> **Exercise directions**:
Put the lines of all the records below into a JSON list of strings, one string per line. Skip blank lines and leave the pictures out.

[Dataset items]
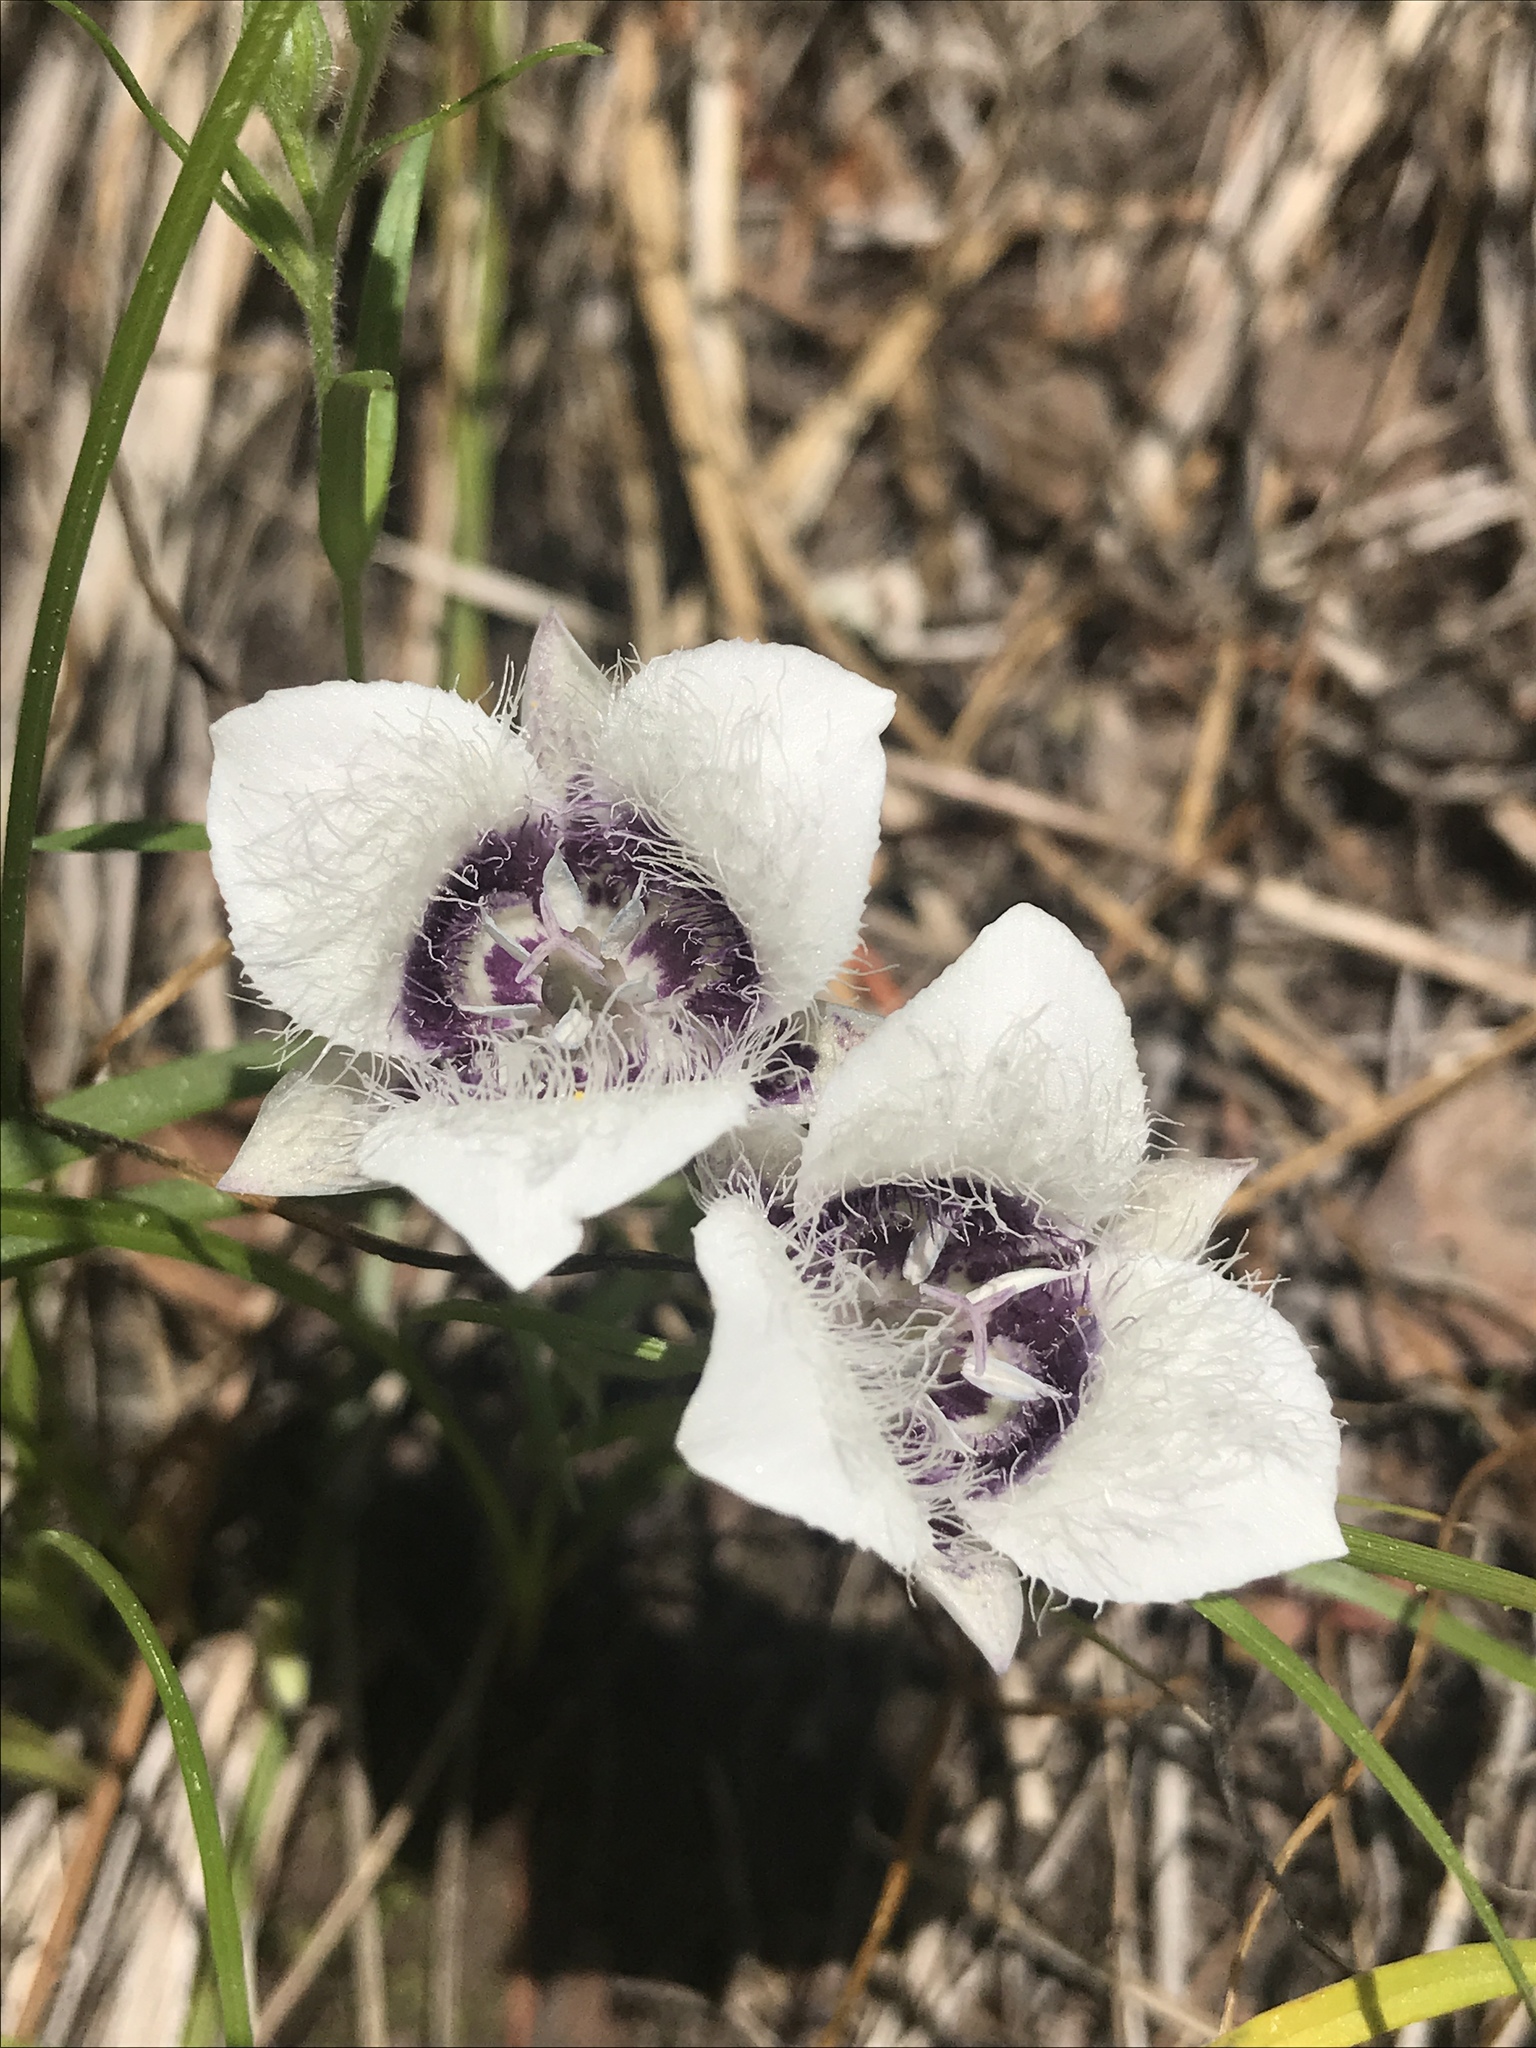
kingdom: Plantae
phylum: Tracheophyta
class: Liliopsida
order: Liliales
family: Liliaceae
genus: Calochortus
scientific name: Calochortus elegans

> **Task response**:
[
  "kingdom: Plantae",
  "phylum: Tracheophyta",
  "class: Liliopsida",
  "order: Liliales",
  "family: Liliaceae",
  "genus: Calochortus",
  "scientific name: Calochortus elegans"
]